**DATA FOR REVIEW**
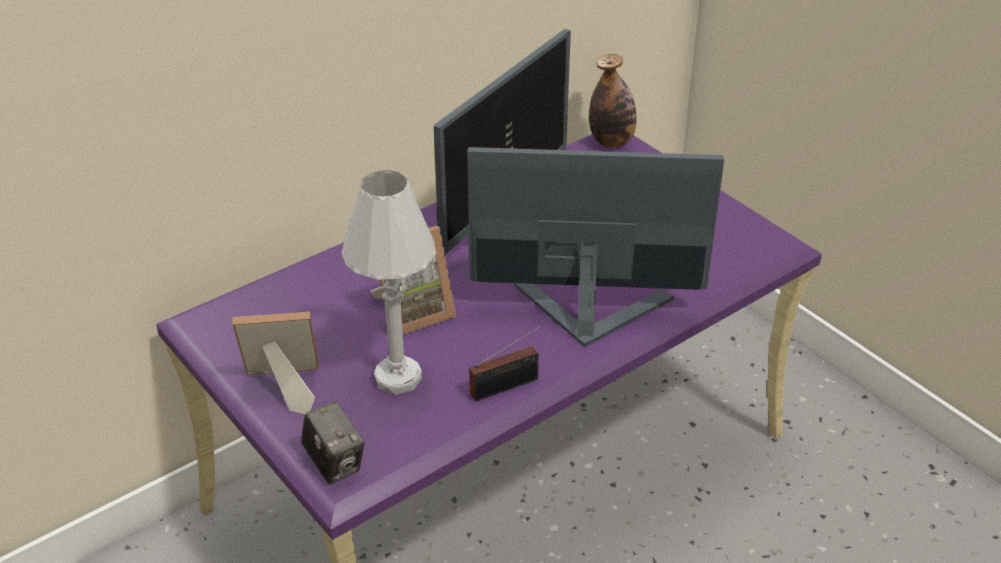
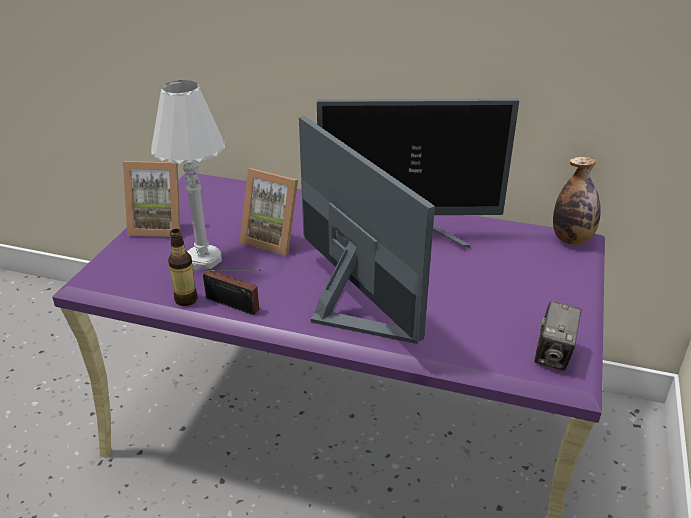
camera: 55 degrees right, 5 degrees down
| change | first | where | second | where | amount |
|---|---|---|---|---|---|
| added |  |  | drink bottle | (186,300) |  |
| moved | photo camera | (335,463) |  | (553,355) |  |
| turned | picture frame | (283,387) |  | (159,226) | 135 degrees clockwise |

**YOUR ASSIGNMENT**
Once the line containing "drink bottle |" is found, output it and each line after it through the end of the listing above, exactly, with nothing else.

**ANSWER BOX**
| added |  |  | drink bottle | (186,300) |  |
| moved | photo camera | (335,463) |  | (553,355) |  |
| turned | picture frame | (283,387) |  | (159,226) | 135 degrees clockwise |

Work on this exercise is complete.